Harper will play down harmony with Bush

Sommet de Montebello - 20 et 21 août 2007



Will Stephen Harper have the guts to take on George W. Bush at the three amigos summit? Or will he collapse like a multilayered sponge cake?
If President Bush follows script, he will roll in to Montebello, crack that big Texas smile, do the chummy Hey Steve routine, and invite one and all to come Waltzing Matilda.
The buddy-buddy shtick is the Bush style with foreign leaders. He tried it with Vladimir Putin, the Russian strongman. Vlad the Impaler didn't buy in. He tried it with British leader Gordon Brown at Camp David. The Brit kept his distance, didn't don any Ban-Lon shirts - and was hailed by his country's media for not doing a major suck-up number in the mode of his unctuous predecessor.
At Montebello, the plan is for Mr. Harper to be cool and businesslike. An official familiar with the briefing notes prepared for the PM says he will disagree with the President on the contentious issue of the barricading of the Canada-U.S. border.
Passports, guns and more walls along the 49th parallel are coming our way, all courtesy of what one foreign diplomat uncharitably refers to as Mr. Bush's Department of Homeland Stupidity.
The further we get from 9/11 the more the paranoia in that department intensifies. An Ottawa-backed plan for inland pre-clearance to expedite border crossings has been rejected. The likely consequence will be delays that could significantly curtail commerce.
Mr. Harper, according to the briefing notes, will tell the President his border policy will hurt not only the two economies, but also the comfortable relationship between the two peoples. The message will be to leave the innocent traveller alone.
On the question of the Security and Prosperity Partnership, no big-bang announcements are planned, just technical advances. Though Washington may wish to significantly harmonize security and economic approaches, for the majority of Canadians, that dog won't hunt.
Harmony is not what they have in mind with a presidency widely viewed as the worst since Warren Harding ushered in the honky-tonk twenties by running the White House like a distillery one day, a casino the next.
Politically, Mr. Harper can't be seen as getting too close to the Bush brigade. Conjures up images of stepping into a black helicopter. On this side of the border there are still some outdated advocates of ever-increasing continental integration. They forget that the galaxy - with China, India, Russia, Brazil becoming giant new players - has changed. Mr. Harper is starting to see the world in a broader context.
Wisely so.
That said, don't expect him to stiff-arm the President. The two leaders are, after all, conservative brethren and, for the good or bad of their parties, allowances must be made. The Prime Minister will not challenge this President as John Diefenbaker challenged John Kennedy on nuclear warheads, as Lester Pearson challenged Lyndon Johnson on Vietnam, as Pierre Trudeau pressed Ronald Reagan on a Cold War thaw, as Jean Chrétien challenged GWB on Iraq, or as R. B. Bennett dodged the decidedly unpopular Herbert Hoover in the dirty thirties. Mr. Bennett, no box-office bonanza himself, refused to have his picture taken with the Depression president.

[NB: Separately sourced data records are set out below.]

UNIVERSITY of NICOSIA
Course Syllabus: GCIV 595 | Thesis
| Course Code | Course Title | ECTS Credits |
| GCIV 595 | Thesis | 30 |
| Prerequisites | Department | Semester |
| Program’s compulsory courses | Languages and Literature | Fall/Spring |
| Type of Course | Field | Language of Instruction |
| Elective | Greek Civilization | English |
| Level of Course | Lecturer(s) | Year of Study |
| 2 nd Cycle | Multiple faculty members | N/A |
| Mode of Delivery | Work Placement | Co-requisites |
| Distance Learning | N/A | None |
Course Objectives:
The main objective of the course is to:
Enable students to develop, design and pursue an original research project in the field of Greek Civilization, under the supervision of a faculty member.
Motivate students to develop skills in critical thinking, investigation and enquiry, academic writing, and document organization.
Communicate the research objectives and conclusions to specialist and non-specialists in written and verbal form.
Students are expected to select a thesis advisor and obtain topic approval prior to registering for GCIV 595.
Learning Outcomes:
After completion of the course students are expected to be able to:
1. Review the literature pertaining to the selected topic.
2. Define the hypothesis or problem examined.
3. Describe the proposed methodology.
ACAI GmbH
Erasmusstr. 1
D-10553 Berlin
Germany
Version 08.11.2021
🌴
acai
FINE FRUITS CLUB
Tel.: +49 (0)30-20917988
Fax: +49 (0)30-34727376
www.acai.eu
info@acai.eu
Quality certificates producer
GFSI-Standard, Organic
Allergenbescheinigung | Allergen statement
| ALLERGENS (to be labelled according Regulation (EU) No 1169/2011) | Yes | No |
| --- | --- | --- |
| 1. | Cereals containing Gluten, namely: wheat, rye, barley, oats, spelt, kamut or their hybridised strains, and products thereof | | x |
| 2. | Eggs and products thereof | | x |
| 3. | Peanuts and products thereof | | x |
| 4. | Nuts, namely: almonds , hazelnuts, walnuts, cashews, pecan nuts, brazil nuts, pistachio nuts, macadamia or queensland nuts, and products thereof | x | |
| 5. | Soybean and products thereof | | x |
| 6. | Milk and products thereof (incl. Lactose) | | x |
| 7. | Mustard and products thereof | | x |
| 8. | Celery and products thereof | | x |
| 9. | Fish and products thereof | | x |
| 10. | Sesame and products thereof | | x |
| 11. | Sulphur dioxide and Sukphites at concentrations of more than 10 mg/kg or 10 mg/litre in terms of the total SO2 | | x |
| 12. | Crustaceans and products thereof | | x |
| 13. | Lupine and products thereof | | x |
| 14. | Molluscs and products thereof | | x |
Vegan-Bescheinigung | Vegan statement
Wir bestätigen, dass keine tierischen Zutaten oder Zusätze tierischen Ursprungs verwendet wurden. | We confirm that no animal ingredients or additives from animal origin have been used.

Certainly a case could be put forward that Mr. Harper should follow the lead of some of his testy predecessors. Few presidents in history have a worse record on bilateral affairs or have been more inimical to Canada's multilateral interests. As well as ramping up the border, the Bush administration undermined free trade with its handling of the softwood lumber issue. Its debt-laden approach to economic management imperils our economic stability. The President, who ignored Canada in his famous post-9/11 speech to Congress, has scorned numerous multilateral treaties to which we have adhered. His diversion of military resources to Iraq has hamstrung the prospects for the progress of our troops in Afghanistan.
When the 43rd President sports his aw-shucks grin, the Prime Minister, who is judiciously spending more time at the summit with the third amigo, Felipe Calderon of Mexico, must bear this record in mind.
The charm masks a lot. Best to remember, with respect to Mr. Bush or, even better, Dick Cheney, what Churchill once said of Stanley Baldwin. "He occasionally stumbled over the truth but hastily picked himself up and moved on as if nothing had happened."
A lot has happened under these guys. Nothing to occasion smiles in Montebello.